Top of EXERCISE DATA

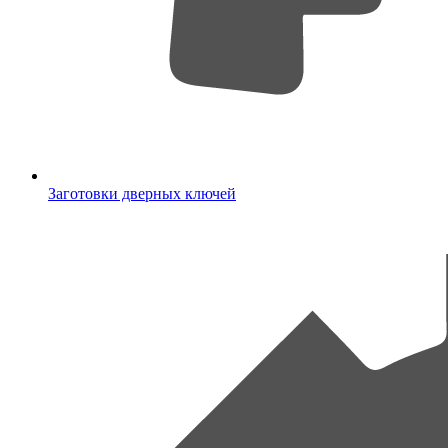
Заготовки дверных ключей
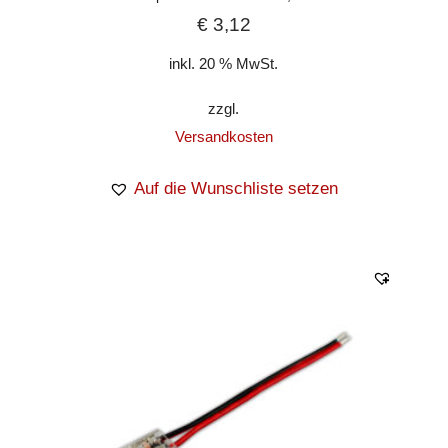
€
3,12
inkl. 20 % MwSt.
zzgl.
Versandkosten
Auf die Wunschliste setzen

Bottom of EXERCISE DATA

WHAT TO WORK ON:
Except for the pictures, give the data again word for word.

ANSWER TO THIS TASK:
Заготовки дверных ключей
€
3,12
inkl. 20 % MwSt.
zzgl.
Versandkosten
Auf die Wunschliste setzen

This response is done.